Stored data
────
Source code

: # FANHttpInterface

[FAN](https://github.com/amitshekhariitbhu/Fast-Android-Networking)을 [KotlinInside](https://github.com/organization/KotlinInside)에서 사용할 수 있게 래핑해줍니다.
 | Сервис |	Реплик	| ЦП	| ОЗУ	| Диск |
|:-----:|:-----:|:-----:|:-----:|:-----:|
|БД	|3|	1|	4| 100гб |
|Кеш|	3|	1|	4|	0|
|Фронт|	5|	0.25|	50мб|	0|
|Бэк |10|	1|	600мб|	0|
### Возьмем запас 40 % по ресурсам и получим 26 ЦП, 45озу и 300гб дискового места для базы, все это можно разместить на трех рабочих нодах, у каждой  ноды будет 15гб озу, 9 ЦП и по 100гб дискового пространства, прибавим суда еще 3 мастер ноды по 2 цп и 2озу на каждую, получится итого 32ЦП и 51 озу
────
#### DIRECTIONS
Can you give the data above again with "Кеш" switched to "Кэш" and everything else left the same?

#### RESULT FOR THIS EXERCISE
Source code

: # FANHttpInterface

[FAN](https://github.com/amitshekhariitbhu/Fast-Android-Networking)을 [KotlinInside](https://github.com/organization/KotlinInside)에서 사용할 수 있게 래핑해줍니다.
 | Сервис |	Реплик	| ЦП	| ОЗУ	| Диск |
|:-----:|:-----:|:-----:|:-----:|:-----:|
|БД	|3|	1|	4| 100гб |
|Кэш|	3|	1|	4|	0|
|Фронт|	5|	0.25|	50мб|	0|
|Бэк |10|	1|	600мб|	0|
### Возьмем запас 40 % по ресурсам и получим 26 ЦП, 45озу и 300гб дискового места для базы, все это можно разместить на трех рабочих нодах, у каждой  ноды будет 15гб озу, 9 ЦП и по 100гб дискового пространства, прибавим суда еще 3 мастер ноды по 2 цп и 2озу на каждую, получится итого 32ЦП и 51 озу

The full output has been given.